Too many people there knew the job I had been offered, so, at least, I didn’t have to doubt my own sanity when I challenged the top editors about the job I had traveled across the country to take. They told me to be patient, but patience is a quality I simply do not have, nor have I ever wanted it.
There was no one to even really get mad at. This was just an unlucky circumstance of crossed wires. To be fair, the editors worked it out and made good on the job I thought I had come to do—the bottom line—but when you begin a job by fighting with your bosses there is little future in it for you. Common sense tells you that. As it was, when people ask how long I worked there, I tell them three weeks, two days, four hours and twenty-seven minutes. An editor demanded my parking card before I left. It was a little like having your chevrons ripped off and being drummed out of the service.
It would have been a lot more noble if I had not landed so gently. I had called the
New York Times
, told them I had made a big mistake, and I would love to come to work for them if they would have me. I expected them to tell me to enjoy the sunshine, palm trees and unemployment. Instead, the hiring editor, Carolyn Lee, said I could start in January, start fresh.

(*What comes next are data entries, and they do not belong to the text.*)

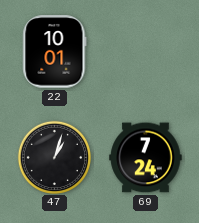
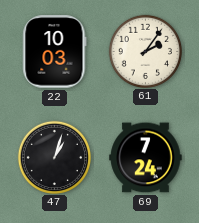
22: 10:01 -> 10:03
61: none -> 2:06
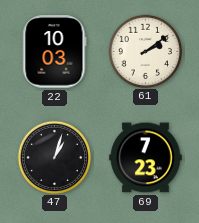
61: 2:06 -> 2:09
69: 7:24 -> 7:23
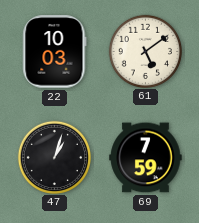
61: 2:09 -> 5:09
69: 7:23 -> 7:59
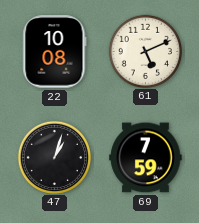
22: 10:03 -> 10:08
61: 5:09 -> 5:11
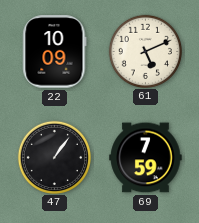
22: 10:08 -> 10:09
47: 1:03 -> 1:06
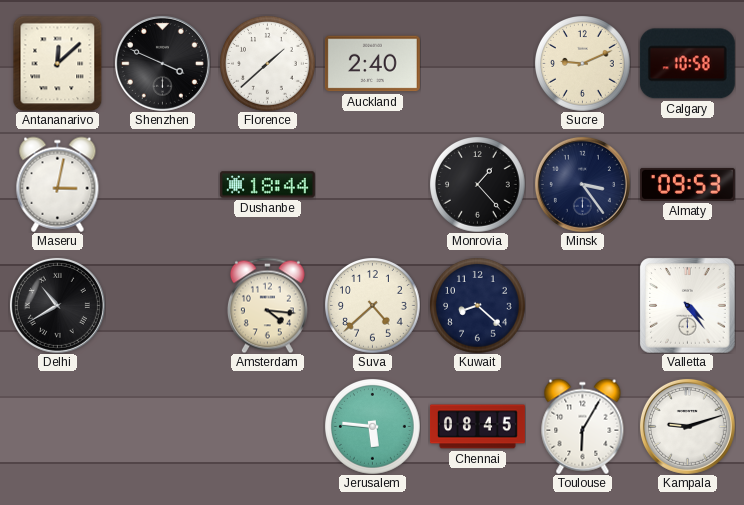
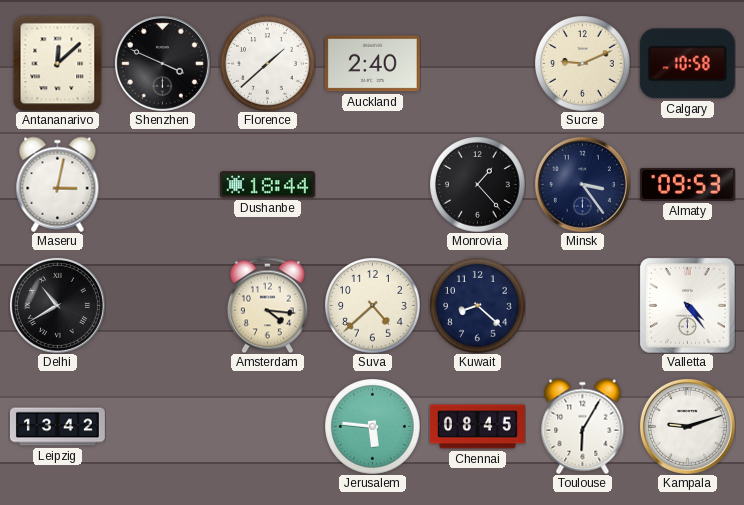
Leipzig: none -> 13:42
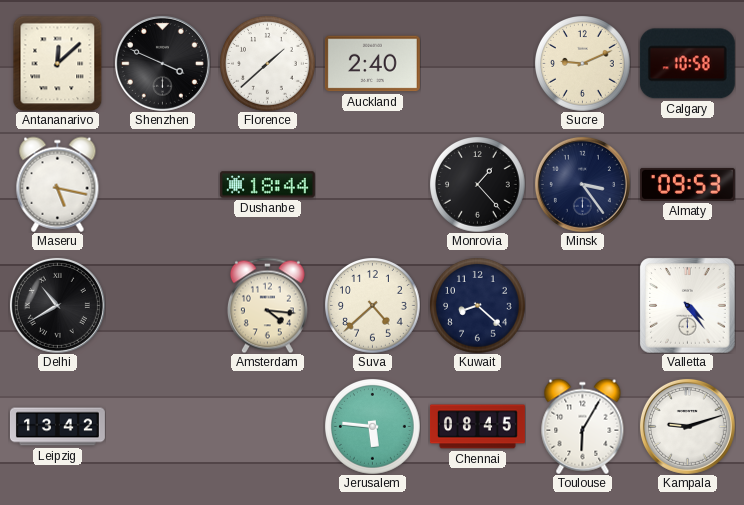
Maseru: 3:02 -> 5:17
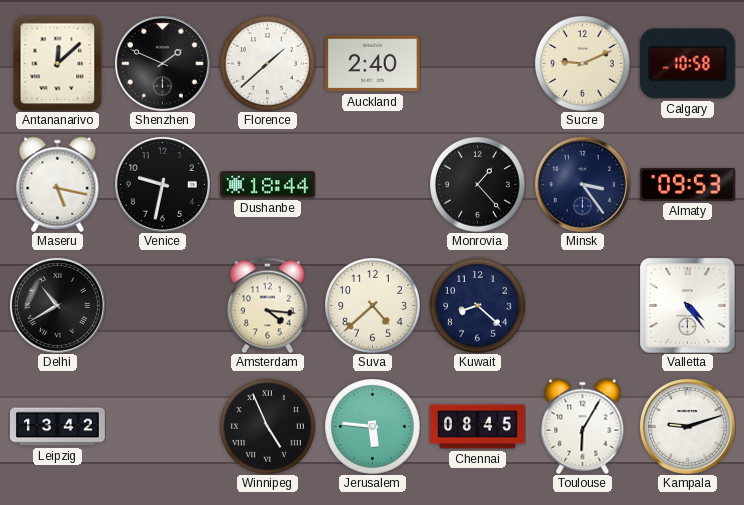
Shenzhen: 3:49 -> 1:49
Venice: none -> 9:32
Winnipeg: none -> 4:56
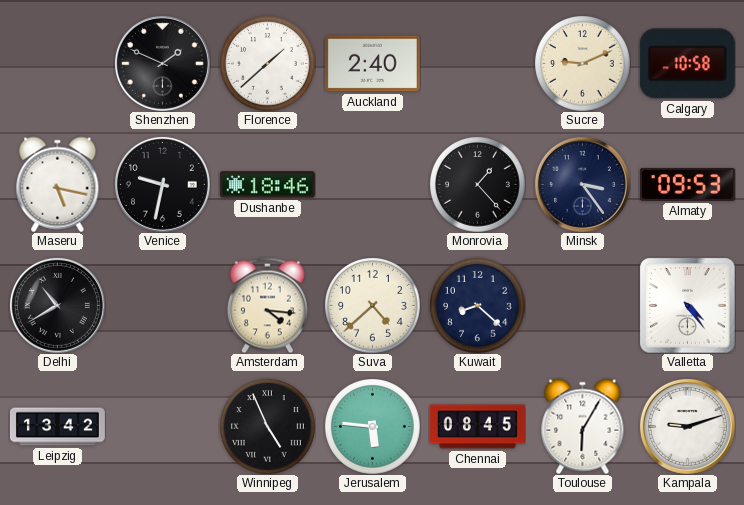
Antananarivo: 12:08 -> none
Dushanbe: 18:44 -> 18:46
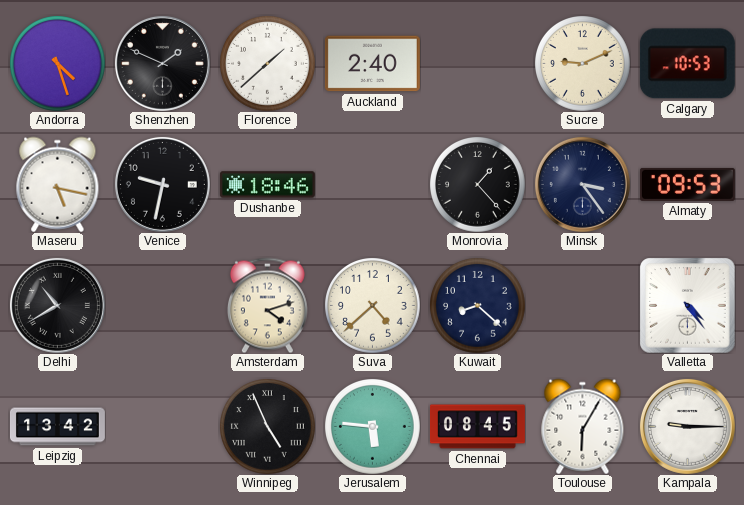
Andorra: none -> 4:27
Calgary: 10:58 -> 10:53
Amsterdam: 4:16 -> 4:12
Kampala: 9:12 -> 9:15
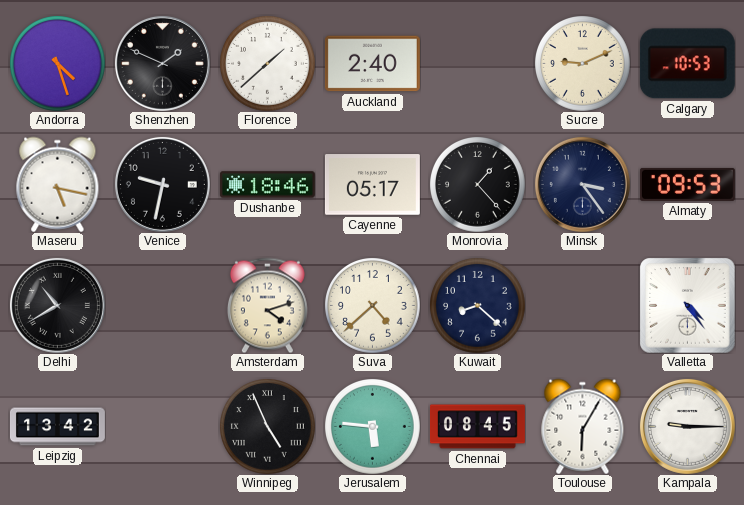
Cayenne: none -> 05:17
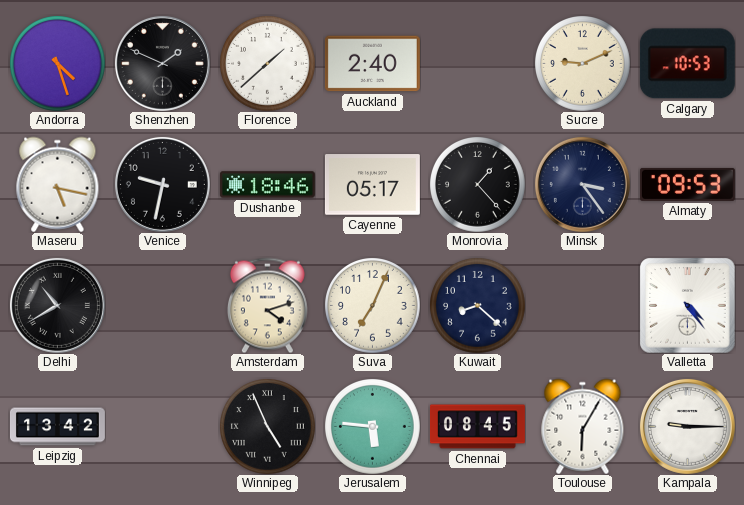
Suva: 4:38 -> 7:04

My luck, my old friend, had not left me after all.
For maybe the first time in my life, I had tried to do the safe thing, and it had blown up in my face. Never, ever again.
I stayed in L.A. for a month or so, mainly because I had no place else to live and my rent was paid. I worked on my pitiful Spanish, read some books, even went to the beach. But it never felt right. The ocean was too cold, out there. It was the wrong ocean, entirely.
Now and then I would sing a few words of an old Tennessee Ernie Ford song, and it made me feel better.